### Description of the task
Among the entries below, only the lines starting at the one with "32: (390, 223, 3.62)" and ending at the one with "38: (121, 356, 1.46)", both included, are to be printed exactly.

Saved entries
=-=-=-=-=

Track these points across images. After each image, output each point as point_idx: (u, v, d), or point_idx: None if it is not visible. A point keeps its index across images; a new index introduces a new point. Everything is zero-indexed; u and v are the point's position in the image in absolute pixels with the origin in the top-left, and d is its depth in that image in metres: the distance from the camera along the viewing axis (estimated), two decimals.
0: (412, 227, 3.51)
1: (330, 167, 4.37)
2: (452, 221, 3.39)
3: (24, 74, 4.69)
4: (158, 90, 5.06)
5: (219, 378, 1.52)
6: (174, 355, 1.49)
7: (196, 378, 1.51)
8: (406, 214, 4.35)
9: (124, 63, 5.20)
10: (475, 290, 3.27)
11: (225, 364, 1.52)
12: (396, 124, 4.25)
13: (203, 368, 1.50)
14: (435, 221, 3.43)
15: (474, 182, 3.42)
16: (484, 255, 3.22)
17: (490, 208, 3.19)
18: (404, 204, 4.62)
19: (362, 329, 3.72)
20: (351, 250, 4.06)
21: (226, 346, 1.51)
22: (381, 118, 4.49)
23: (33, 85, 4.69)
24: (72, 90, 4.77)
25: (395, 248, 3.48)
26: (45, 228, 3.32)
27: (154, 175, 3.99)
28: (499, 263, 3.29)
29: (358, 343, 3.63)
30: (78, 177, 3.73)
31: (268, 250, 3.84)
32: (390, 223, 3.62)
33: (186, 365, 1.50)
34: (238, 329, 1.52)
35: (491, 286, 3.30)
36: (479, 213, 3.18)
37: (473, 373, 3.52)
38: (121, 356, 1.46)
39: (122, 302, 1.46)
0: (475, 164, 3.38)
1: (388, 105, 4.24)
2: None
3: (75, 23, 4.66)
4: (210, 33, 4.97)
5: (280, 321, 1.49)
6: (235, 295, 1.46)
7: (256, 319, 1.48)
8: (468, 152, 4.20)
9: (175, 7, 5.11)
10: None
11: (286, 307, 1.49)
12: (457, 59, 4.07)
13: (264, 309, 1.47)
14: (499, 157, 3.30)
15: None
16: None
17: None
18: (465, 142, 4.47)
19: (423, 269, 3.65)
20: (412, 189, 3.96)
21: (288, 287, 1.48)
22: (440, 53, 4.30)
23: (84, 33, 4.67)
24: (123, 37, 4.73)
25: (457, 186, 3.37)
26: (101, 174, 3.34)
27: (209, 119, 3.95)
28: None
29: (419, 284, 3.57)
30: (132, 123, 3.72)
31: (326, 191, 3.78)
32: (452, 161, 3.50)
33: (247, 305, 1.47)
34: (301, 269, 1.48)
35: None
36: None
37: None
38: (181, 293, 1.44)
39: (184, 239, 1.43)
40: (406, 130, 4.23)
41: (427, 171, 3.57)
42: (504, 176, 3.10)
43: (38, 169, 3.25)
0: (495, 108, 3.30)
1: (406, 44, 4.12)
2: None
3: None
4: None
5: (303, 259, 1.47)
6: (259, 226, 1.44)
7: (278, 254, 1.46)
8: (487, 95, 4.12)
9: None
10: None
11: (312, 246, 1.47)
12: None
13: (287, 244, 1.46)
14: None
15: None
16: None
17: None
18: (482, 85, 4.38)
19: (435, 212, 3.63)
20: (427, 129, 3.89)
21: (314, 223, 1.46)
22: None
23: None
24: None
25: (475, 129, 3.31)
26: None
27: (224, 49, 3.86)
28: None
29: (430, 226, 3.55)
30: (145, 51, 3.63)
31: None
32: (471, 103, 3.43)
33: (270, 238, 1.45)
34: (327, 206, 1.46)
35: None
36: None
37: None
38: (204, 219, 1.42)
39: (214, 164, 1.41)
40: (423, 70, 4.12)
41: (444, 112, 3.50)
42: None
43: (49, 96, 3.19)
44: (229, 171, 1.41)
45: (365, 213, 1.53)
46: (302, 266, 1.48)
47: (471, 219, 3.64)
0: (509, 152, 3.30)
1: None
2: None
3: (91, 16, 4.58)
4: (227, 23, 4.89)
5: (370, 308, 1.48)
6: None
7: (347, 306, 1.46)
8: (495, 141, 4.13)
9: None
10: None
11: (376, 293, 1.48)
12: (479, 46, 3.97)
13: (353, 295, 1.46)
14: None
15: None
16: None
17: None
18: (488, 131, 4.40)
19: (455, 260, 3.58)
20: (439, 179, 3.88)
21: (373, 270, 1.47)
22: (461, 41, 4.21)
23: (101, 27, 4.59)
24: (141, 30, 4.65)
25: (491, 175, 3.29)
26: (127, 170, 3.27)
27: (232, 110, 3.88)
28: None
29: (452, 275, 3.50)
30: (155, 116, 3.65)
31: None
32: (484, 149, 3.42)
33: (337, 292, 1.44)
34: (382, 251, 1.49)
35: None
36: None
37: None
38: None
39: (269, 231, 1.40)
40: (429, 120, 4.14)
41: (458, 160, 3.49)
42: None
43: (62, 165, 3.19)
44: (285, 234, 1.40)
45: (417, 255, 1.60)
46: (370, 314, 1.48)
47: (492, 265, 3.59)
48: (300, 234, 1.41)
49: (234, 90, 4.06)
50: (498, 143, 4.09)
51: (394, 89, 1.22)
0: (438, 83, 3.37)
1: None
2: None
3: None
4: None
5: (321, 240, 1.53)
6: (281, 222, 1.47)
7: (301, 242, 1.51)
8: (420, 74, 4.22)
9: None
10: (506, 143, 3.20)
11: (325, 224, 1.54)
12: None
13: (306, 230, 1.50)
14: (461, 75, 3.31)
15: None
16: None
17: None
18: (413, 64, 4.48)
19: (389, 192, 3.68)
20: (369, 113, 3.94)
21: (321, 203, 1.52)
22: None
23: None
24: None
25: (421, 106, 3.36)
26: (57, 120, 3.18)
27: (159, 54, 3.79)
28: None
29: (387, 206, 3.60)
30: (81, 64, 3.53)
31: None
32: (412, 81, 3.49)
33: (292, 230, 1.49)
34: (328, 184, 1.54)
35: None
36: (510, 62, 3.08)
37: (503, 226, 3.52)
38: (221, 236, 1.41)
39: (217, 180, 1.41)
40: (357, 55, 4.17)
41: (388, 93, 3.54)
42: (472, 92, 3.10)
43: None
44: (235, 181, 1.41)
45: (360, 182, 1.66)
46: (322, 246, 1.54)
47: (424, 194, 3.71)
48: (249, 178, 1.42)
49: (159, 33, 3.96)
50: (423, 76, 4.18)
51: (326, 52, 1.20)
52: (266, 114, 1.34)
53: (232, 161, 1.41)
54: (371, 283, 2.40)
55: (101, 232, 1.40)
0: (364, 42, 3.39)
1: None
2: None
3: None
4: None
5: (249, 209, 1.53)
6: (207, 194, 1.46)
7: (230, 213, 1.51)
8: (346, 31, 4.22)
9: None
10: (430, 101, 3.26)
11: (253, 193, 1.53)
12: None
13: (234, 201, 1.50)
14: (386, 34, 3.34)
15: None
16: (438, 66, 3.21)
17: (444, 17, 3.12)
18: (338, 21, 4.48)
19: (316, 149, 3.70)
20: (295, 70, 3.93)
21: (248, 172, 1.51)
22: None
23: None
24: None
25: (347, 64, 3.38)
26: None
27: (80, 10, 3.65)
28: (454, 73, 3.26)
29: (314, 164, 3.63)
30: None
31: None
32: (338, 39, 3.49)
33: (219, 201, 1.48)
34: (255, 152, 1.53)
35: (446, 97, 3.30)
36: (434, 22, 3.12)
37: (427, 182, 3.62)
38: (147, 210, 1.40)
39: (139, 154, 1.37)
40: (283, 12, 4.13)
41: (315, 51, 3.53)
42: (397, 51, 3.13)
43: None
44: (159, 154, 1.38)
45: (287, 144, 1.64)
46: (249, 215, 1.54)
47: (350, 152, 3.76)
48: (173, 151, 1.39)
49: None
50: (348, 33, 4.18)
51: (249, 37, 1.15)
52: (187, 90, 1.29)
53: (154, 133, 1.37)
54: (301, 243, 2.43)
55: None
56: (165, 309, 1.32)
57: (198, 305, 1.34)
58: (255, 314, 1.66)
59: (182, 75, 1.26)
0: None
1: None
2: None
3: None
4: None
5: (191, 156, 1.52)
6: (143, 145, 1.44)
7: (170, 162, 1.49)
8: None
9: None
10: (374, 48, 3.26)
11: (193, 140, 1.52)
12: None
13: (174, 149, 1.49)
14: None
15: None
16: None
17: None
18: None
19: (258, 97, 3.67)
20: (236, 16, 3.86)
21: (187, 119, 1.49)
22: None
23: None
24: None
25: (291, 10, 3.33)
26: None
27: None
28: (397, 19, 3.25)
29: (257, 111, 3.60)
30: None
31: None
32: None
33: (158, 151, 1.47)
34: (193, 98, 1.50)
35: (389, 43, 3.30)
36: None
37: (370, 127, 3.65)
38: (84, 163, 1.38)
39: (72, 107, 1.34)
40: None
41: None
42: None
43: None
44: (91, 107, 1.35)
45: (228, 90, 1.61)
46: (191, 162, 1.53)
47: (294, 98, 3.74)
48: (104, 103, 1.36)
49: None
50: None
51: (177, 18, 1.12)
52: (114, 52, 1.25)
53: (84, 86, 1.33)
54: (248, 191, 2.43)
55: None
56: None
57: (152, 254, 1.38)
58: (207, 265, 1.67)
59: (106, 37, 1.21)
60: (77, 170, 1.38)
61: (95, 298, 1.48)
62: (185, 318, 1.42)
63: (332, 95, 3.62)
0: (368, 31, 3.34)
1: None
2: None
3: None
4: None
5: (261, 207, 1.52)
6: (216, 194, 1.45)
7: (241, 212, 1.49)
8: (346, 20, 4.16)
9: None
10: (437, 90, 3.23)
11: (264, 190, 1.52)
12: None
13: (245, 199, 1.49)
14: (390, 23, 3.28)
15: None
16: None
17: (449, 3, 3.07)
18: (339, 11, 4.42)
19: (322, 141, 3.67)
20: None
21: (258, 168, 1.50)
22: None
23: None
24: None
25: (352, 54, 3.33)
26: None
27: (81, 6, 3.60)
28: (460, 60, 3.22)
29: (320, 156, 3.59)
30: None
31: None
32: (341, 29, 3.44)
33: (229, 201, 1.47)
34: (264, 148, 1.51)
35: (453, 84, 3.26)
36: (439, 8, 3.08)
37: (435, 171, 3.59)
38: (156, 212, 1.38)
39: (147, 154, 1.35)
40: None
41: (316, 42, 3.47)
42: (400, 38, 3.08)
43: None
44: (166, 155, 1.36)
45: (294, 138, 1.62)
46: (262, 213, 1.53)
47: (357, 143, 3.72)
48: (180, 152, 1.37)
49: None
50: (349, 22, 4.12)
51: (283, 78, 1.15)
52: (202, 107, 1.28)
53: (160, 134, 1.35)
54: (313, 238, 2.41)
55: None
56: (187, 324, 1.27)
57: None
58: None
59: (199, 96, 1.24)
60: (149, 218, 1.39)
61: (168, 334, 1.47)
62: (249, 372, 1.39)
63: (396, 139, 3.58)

=-=-=-=-=

### Exercise solution
32: (390, 223, 3.62)
33: (186, 365, 1.50)
34: (238, 329, 1.52)
35: (491, 286, 3.30)
36: (479, 213, 3.18)
37: (473, 373, 3.52)
38: (121, 356, 1.46)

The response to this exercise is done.